Naturally, this has some industry experts concerned about the disruption these programs are causing. Document review was once a more involved role in the industry, and some banks and financiers are eliminating these positions in favor of programs that are often viewed as less of an expense than employees.

Benefits of contract analytics and contract AI

When it comes to contract analytics and AI, the immediate benefit is obvious. The technology offers insights in a typically murky niche. Especially when it comes to pursuing and securing lead contracts, many financial services businesses are left in the dark. The added insight is, naturally, invaluable. It provides greater information on the contract funnel, informs both parties of progress, and can identify any lingering mistakes that might cause a contract rejection. This is particularly important when working with shrewd clients, because the mistakes such as common accounting and mathematical errors, and incorrect terminology can damage reputations.

Another plus is that contract analytics are excellent at finding areas of upsell opportunity in both new and existing contracts. This resource allows finance teams to better support the sales end of their businesses without overly extending any aspect of their work processes. As such, it has great potential not just for the financial services vertically but for nearly any enterprise that further argues the case for deployment.

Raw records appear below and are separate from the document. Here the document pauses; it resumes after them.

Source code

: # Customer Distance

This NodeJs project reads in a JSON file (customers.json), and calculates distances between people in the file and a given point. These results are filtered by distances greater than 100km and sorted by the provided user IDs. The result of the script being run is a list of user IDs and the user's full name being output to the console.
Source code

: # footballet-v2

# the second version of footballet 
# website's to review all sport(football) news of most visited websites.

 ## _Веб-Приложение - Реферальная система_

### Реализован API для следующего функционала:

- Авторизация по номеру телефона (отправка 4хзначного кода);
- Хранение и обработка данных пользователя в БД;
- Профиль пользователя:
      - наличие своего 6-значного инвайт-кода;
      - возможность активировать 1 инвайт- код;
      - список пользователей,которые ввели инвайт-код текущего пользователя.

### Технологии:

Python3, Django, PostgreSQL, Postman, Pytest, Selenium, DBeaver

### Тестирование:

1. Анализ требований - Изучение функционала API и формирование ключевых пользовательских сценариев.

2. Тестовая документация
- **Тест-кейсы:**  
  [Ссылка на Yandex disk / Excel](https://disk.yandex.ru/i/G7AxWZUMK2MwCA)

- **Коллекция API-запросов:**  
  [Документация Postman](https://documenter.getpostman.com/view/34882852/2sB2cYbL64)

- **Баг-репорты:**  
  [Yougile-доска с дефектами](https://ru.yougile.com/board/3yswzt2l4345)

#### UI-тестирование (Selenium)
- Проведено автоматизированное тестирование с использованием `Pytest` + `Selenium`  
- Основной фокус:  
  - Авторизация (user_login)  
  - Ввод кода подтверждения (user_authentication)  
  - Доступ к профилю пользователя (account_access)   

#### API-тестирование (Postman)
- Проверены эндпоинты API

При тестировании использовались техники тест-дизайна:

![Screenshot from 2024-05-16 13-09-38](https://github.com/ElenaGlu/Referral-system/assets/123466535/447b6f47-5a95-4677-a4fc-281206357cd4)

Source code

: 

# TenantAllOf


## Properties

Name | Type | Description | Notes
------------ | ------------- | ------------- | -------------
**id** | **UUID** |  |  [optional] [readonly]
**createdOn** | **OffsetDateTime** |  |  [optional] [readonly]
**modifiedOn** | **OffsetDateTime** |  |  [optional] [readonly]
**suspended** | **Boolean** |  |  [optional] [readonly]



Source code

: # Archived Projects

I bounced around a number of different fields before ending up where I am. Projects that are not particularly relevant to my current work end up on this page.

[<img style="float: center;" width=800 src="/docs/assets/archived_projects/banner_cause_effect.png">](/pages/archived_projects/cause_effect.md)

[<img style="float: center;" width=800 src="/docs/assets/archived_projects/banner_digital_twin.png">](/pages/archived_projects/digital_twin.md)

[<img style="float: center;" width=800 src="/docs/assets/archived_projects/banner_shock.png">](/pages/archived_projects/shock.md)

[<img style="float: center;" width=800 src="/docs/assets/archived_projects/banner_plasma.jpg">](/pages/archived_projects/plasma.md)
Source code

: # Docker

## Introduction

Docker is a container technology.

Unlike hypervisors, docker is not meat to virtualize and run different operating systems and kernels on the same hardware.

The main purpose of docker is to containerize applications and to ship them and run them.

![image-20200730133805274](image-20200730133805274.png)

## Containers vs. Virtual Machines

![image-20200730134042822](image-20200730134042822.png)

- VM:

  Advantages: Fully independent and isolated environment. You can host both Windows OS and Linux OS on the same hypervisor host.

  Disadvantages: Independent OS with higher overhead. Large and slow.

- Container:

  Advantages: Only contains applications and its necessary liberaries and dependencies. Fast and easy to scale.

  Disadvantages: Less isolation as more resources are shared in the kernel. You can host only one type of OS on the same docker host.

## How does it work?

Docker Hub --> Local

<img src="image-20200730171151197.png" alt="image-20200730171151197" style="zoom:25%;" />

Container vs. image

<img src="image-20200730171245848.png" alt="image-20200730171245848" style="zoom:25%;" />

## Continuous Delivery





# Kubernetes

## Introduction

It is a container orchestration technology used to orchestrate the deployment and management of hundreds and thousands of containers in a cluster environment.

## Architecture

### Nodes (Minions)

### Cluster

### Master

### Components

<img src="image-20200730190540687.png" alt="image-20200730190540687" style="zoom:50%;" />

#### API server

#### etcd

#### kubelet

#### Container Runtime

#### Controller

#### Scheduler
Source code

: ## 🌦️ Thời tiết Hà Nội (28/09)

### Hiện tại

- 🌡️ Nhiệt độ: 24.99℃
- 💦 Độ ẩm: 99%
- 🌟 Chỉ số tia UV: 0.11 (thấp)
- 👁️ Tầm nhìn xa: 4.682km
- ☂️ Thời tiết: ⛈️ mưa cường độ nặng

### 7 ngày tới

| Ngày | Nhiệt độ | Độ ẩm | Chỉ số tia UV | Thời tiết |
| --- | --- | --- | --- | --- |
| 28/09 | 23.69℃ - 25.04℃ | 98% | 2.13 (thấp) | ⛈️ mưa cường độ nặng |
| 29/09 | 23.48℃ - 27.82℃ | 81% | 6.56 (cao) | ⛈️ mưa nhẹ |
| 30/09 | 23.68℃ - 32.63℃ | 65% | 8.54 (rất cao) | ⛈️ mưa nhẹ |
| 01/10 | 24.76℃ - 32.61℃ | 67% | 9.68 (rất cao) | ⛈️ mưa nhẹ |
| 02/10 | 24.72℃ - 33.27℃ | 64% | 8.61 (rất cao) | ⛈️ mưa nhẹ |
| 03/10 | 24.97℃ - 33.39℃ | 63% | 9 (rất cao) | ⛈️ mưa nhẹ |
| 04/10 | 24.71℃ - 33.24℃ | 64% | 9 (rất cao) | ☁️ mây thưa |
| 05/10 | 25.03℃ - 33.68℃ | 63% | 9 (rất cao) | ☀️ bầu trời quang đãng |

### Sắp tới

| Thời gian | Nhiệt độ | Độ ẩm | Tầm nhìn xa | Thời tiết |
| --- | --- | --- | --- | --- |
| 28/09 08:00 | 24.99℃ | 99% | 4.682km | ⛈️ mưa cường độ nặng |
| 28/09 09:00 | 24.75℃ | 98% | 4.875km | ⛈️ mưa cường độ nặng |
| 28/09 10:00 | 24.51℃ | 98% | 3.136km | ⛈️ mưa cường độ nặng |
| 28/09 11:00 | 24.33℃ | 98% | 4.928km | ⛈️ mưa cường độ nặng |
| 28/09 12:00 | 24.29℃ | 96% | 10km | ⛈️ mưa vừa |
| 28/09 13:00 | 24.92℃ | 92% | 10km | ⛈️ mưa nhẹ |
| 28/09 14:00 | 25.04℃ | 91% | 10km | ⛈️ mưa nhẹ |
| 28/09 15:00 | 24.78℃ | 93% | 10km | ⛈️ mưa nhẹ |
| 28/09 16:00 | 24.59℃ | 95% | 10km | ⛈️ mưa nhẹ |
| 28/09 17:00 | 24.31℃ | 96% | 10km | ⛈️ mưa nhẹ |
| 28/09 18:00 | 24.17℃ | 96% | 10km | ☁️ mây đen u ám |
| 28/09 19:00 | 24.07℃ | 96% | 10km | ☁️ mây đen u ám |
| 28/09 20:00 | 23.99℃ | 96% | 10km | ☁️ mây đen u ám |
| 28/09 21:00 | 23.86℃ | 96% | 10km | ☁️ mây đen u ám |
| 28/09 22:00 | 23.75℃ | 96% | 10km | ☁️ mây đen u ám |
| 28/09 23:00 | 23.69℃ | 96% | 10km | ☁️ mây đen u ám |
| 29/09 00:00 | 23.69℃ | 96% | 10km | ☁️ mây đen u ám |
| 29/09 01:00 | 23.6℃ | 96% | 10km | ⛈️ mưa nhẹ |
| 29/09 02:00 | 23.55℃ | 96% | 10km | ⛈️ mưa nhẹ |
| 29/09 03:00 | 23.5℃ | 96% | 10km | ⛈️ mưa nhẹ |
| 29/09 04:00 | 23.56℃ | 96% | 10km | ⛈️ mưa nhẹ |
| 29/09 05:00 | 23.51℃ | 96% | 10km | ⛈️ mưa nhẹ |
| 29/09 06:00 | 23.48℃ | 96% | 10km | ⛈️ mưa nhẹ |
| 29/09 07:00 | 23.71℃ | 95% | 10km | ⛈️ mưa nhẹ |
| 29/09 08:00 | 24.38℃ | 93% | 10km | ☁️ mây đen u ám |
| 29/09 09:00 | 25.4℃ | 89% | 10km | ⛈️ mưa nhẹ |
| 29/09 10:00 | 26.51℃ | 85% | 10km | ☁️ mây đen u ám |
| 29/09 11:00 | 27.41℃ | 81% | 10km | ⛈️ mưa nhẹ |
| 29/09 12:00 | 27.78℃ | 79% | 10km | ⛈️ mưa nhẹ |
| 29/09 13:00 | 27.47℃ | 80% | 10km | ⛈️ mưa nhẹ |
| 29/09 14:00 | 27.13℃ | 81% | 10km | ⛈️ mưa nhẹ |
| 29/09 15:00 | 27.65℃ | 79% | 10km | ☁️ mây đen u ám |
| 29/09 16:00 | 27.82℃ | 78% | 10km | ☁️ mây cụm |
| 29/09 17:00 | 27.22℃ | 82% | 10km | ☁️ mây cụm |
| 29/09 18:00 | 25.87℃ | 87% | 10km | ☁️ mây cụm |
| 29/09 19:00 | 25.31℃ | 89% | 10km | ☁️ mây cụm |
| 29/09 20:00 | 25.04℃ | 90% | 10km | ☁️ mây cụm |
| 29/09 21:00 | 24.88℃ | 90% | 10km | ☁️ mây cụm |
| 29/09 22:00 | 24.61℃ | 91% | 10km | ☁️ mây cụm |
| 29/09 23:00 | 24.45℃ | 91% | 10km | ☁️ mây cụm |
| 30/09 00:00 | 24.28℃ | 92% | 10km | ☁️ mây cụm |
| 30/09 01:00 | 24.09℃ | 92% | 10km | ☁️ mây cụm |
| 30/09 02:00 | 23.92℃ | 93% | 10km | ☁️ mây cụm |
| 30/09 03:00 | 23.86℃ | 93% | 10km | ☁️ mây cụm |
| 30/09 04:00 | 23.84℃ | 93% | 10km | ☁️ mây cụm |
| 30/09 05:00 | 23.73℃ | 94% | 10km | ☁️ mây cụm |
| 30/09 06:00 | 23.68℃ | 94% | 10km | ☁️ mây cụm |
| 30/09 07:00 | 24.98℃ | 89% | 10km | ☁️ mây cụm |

This has leveled the playing field for smaller businesses that might not have the time, resources, or staffing to perfectly execute every contract. It also helps the larger outfits prevent careless liabilities that could result in some very expensive consequences. The disruption contract analytics has caused in the financial services industry cannot be understated, and it’s likely to continue having a larger impact on the market as a whole, changing the way businesses conduct their operations and contracts processes.